→ **Your task**:
From the Planning Poker story, extract everything from "I leaned forward" down to "inefficient planning practices.", word for word.

[Exercise text]

Don’t play Planning Poker with the Gorilla

“10 Days” Eric said.

I sighed. “Eric, you’re supposed to use the planning cards and put down a value.”

As he flipped through his stack of cards I could see him counting to himself. “Okay, fine. I think this is an 89 point task”

Sigh… “Eric, you just counted out ten cards and put that card down.”

“Yeah, so?”

I leaned forward and tried to use my calmest voice. “Eric, we’re not trying to figure out how many days right now, we’re trying to do an abstract estimate on the relative size of each story in the whole project. “

He waved his hand, “What’s the point? If we’re painting a house and you ask me to estimate how long it will take to paint the garage door I can put down a 2 or just tell you two hours. You’re asking me to use an abstract number when I already know how long it will take.”

I sat back in my chair perplexed. The problem was that I could see his point. We were tackling each task one at a time and no matter what I did, I couldn’t break the team out of thinking about how many days something would take. And I knew this was a slippery slope that led back to padding, swags and a whole slew of inefficient planning practices.

[/Exercise text]
[Material provided]

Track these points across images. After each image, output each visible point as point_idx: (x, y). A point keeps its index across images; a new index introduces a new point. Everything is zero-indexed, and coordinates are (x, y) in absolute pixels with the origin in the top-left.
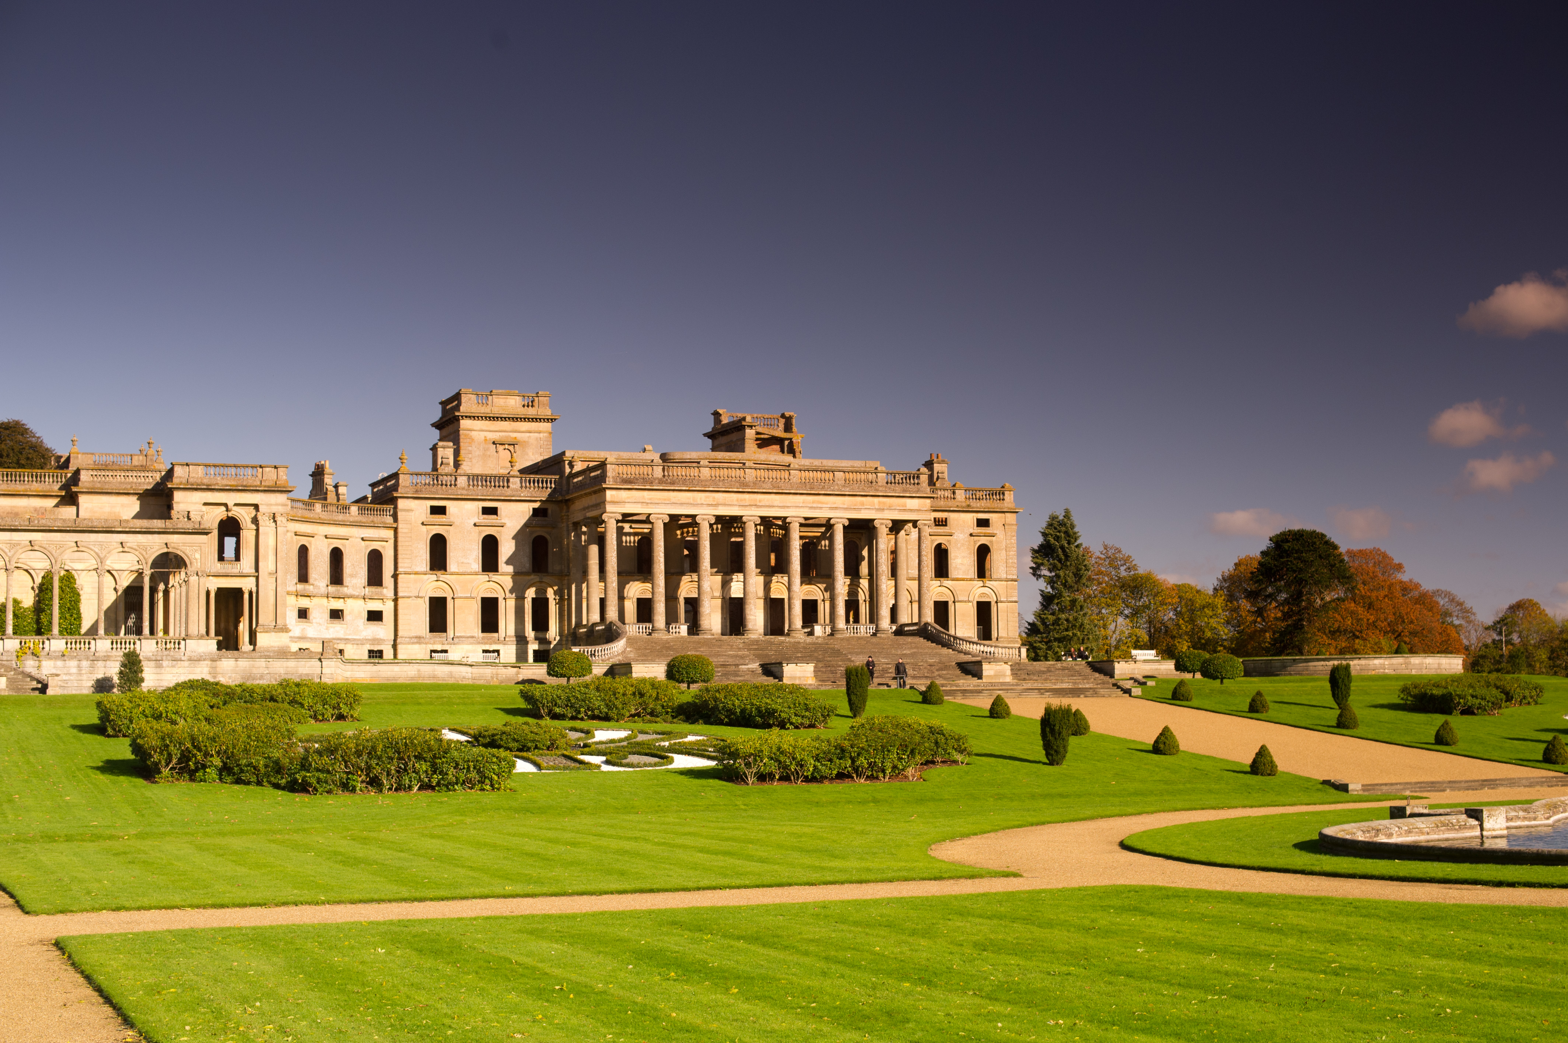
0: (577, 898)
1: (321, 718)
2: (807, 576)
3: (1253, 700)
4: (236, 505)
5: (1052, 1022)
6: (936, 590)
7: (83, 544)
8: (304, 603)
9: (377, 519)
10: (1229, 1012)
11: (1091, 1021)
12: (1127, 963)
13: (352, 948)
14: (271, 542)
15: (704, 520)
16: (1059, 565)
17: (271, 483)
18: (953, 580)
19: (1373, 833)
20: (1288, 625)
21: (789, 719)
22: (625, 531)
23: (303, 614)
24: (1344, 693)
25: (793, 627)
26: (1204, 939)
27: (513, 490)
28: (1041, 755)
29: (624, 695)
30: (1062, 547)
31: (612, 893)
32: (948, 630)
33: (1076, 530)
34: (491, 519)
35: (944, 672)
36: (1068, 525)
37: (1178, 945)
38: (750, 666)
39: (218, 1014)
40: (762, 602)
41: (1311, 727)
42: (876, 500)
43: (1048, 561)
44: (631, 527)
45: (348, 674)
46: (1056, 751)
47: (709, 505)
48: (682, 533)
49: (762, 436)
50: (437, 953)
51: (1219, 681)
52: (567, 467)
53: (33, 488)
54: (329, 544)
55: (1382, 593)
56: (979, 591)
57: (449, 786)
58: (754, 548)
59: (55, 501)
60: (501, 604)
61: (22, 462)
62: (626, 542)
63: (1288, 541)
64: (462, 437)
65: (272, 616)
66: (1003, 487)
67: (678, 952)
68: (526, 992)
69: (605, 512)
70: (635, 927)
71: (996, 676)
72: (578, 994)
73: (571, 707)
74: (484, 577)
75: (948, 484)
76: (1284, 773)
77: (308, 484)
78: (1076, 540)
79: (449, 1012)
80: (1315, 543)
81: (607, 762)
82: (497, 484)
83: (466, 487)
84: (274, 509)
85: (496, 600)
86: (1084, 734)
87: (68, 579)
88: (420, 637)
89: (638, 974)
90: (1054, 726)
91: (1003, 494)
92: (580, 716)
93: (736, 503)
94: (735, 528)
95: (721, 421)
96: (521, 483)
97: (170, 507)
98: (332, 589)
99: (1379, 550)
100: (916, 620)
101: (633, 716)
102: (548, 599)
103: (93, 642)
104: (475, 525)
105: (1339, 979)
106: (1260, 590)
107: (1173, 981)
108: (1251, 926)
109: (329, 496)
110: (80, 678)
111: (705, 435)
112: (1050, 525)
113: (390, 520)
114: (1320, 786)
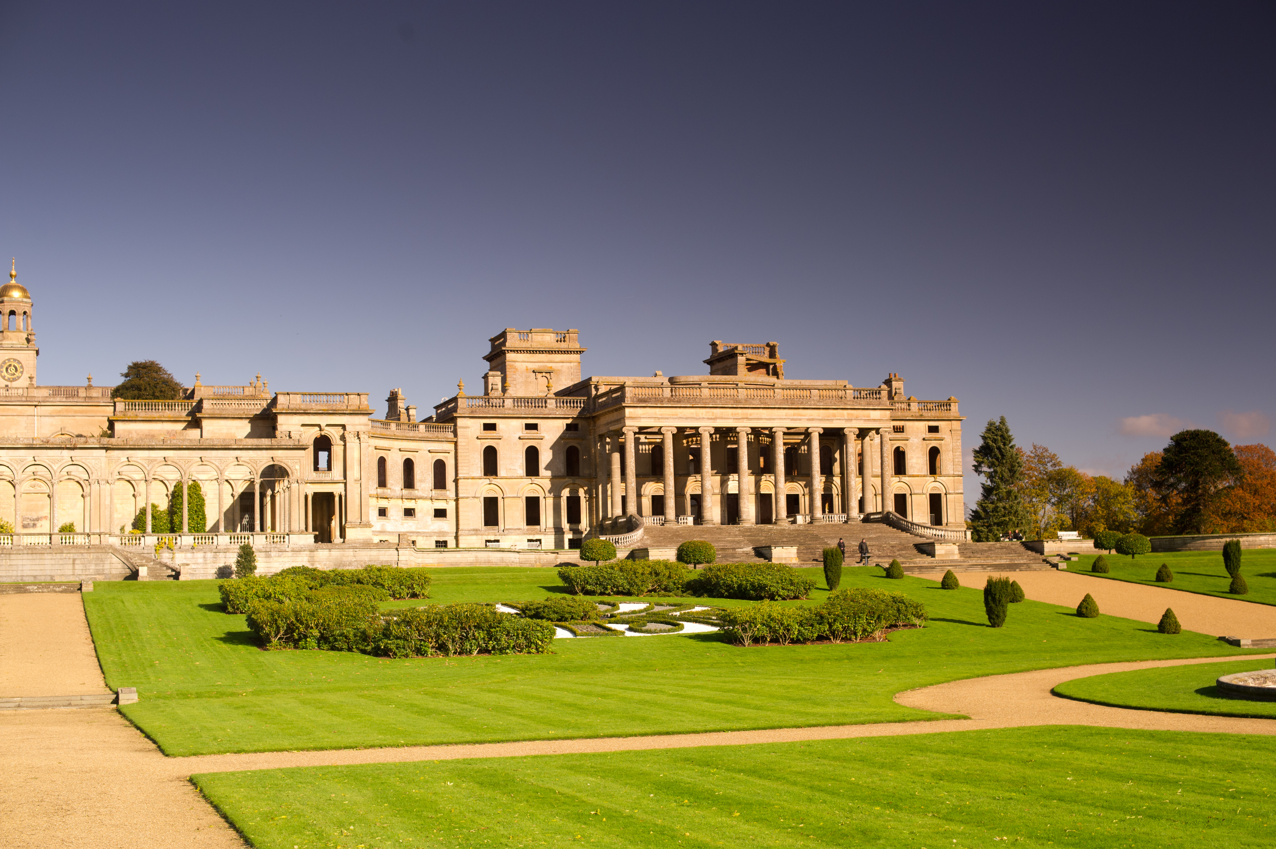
0: (607, 740)
1: (398, 596)
2: (790, 475)
3: (1159, 571)
4: (327, 425)
5: (998, 839)
6: (896, 485)
7: (206, 459)
8: (383, 503)
9: (441, 435)
10: (1144, 830)
11: (1030, 837)
12: (1059, 789)
13: (427, 782)
14: (356, 455)
15: (705, 431)
16: (997, 463)
17: (355, 408)
18: (910, 476)
19: (1262, 680)
20: (1187, 509)
21: (777, 592)
22: (641, 441)
23: (382, 512)
24: (1235, 564)
25: (779, 517)
26: (1123, 770)
27: (550, 409)
28: (985, 619)
29: (642, 574)
30: (999, 448)
31: (636, 735)
32: (906, 518)
33: (1010, 433)
34: (532, 433)
35: (904, 552)
36: (1004, 430)
37: (1101, 774)
38: (745, 549)
39: (320, 835)
40: (753, 497)
41: (1208, 593)
42: (845, 412)
43: (988, 459)
44: (646, 438)
45: (419, 561)
46: (997, 616)
47: (709, 419)
48: (688, 442)
49: (751, 362)
50: (495, 786)
51: (1131, 556)
52: (593, 390)
53: (165, 415)
54: (403, 456)
55: (1265, 481)
56: (931, 485)
57: (502, 651)
58: (746, 453)
59: (184, 425)
60: (542, 502)
61: (157, 394)
62: (642, 450)
63: (1186, 440)
64: (508, 367)
65: (358, 515)
66: (949, 400)
67: (690, 783)
68: (567, 816)
69: (625, 426)
70: (655, 763)
71: (946, 554)
72: (610, 818)
73: (600, 584)
74: (529, 481)
75: (904, 398)
76: (1186, 631)
77: (385, 408)
78: (1010, 442)
79: (506, 833)
80: (1208, 441)
81: (630, 629)
82: (537, 405)
83: (512, 408)
84: (358, 428)
85: (537, 499)
86: (1019, 601)
87: (195, 488)
88: (477, 530)
89: (658, 801)
90: (995, 595)
91: (950, 405)
92: (607, 592)
93: (731, 417)
94: (730, 437)
95: (717, 350)
96: (556, 403)
97: (275, 428)
98: (406, 492)
99: (1262, 445)
100: (880, 510)
101: (650, 591)
102: (579, 497)
103: (215, 538)
104: (520, 438)
105: (1235, 801)
106: (1164, 481)
107: (1098, 804)
108: (1161, 758)
109: (401, 417)
110: (205, 567)
111: (705, 362)
112: (989, 430)
113: (451, 435)
114: (1217, 642)
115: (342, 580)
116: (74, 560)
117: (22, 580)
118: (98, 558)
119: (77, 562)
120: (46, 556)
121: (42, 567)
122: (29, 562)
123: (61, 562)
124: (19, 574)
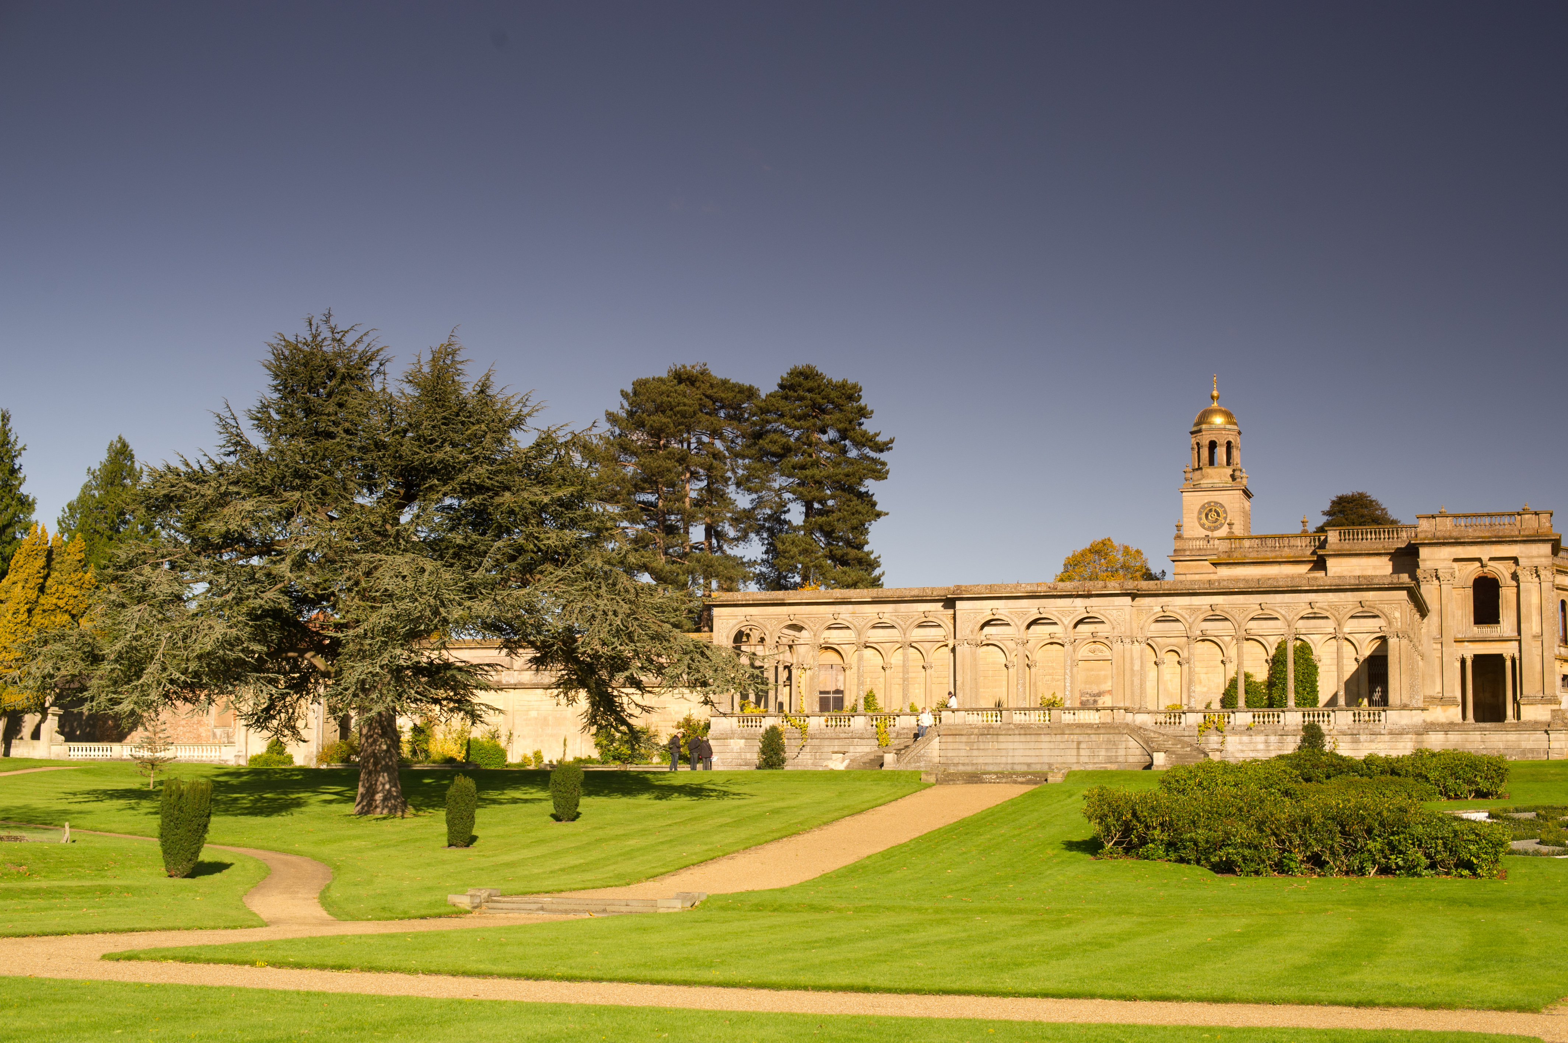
4: (1491, 559)
7: (1268, 606)
14: (1535, 599)
17: (1531, 532)
53: (1284, 554)
65: (1539, 687)
84: (1536, 562)
87: (1303, 650)
97: (1416, 562)
103: (1282, 714)
115: (1369, 768)
116: (1079, 743)
117: (1012, 769)
118: (1109, 741)
119: (1083, 746)
120: (1044, 738)
121: (1037, 753)
122: (1021, 746)
123: (1062, 746)
124: (1009, 761)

[/Material provided]

→ **Your response**:
I leaned forward and tried to use my calmest voice. “Eric, we’re not trying to figure out how many days right now, we’re trying to do an abstract estimate on the relative size of each story in the whole project. “

He waved his hand, “What’s the point? If we’re painting a house and you ask me to estimate how long it will take to paint the garage door I can put down a 2 or just tell you two hours. You’re asking me to use an abstract number when I already know how long it will take.”

I sat back in my chair perplexed. The problem was that I could see his point. We were tackling each task one at a time and no matter what I did, I couldn’t break the team out of thinking about how many days something would take. And I knew this was a slippery slope that led back to padding, swags and a whole slew of inefficient planning practices.